Page images and extracted text
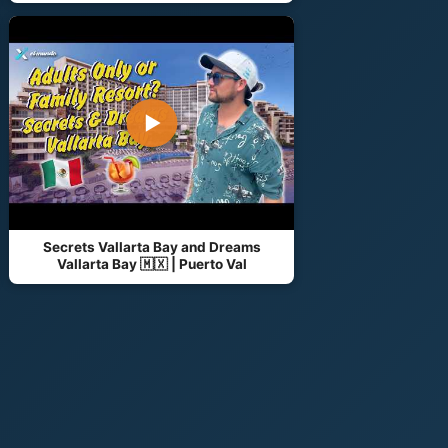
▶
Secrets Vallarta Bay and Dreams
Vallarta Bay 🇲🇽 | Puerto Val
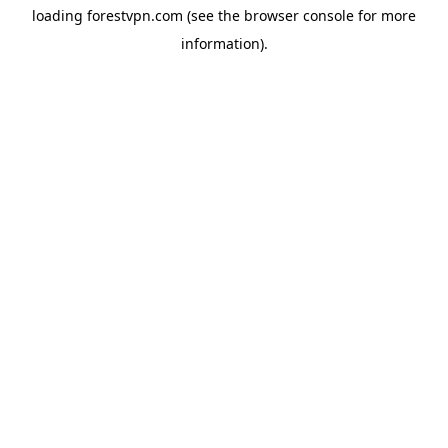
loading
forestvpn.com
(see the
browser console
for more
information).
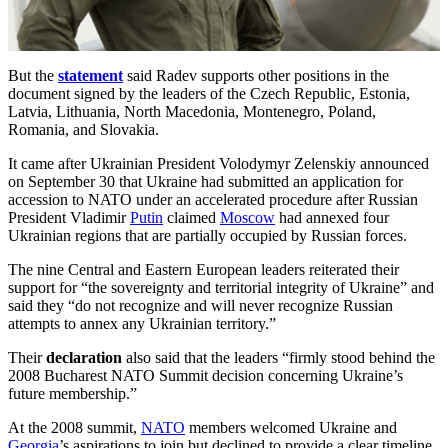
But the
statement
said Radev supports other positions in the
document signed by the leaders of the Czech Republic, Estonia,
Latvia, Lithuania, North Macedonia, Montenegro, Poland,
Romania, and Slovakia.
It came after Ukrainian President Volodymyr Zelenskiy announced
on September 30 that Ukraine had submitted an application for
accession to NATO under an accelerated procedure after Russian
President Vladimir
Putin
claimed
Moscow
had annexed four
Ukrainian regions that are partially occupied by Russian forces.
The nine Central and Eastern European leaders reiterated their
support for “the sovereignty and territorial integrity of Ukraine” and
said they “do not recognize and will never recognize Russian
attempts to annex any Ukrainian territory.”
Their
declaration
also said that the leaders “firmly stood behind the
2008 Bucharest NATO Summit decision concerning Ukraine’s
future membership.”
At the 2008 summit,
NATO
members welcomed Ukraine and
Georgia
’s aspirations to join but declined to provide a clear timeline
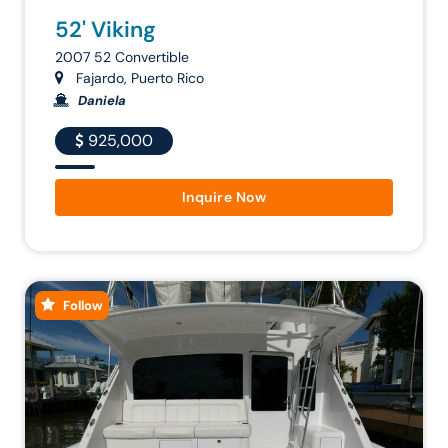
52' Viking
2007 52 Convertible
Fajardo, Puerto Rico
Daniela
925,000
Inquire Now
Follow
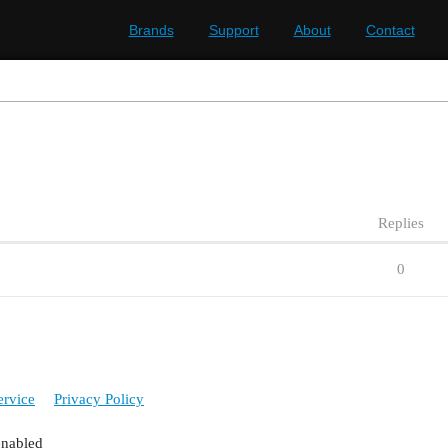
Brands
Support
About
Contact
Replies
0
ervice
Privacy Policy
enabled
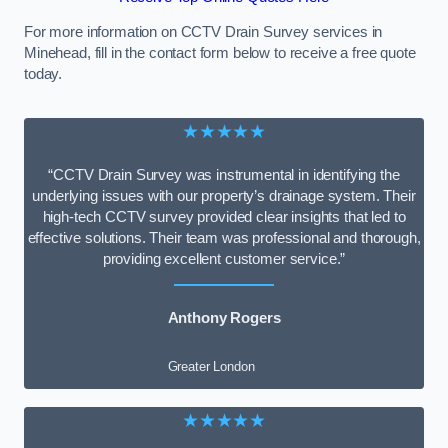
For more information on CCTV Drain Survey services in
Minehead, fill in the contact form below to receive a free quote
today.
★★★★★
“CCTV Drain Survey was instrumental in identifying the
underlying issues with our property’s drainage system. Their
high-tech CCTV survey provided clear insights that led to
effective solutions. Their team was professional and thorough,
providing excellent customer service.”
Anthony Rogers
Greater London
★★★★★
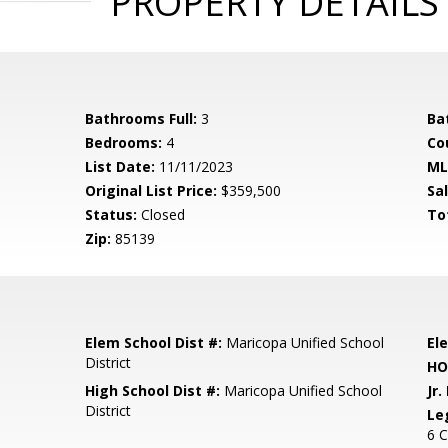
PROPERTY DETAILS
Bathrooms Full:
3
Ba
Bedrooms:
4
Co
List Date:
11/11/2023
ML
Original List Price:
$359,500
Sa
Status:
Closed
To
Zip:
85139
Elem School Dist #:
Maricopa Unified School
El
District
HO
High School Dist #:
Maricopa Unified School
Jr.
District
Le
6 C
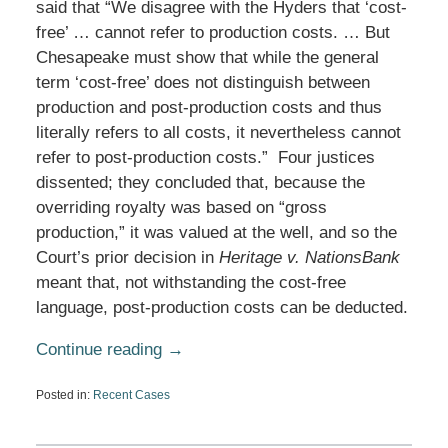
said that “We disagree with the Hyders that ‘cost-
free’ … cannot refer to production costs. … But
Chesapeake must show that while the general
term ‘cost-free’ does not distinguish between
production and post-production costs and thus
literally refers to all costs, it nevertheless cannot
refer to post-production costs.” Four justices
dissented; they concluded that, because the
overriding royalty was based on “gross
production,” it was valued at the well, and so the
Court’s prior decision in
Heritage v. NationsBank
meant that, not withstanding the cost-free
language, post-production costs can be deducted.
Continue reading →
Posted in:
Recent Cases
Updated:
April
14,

- **Task directions**:
Rewrite the text from the start of the records through the line containing "information).", substituting "web console" for "browser console" and keeping everything else the same. Leave the pictures out of your answer.

- **Solution below**:
▶
Secrets Vallarta Bay and Dreams
Vallarta Bay 🇲🇽 | Puerto Val
loading
forestvpn.com
(see the
web console
for more
information).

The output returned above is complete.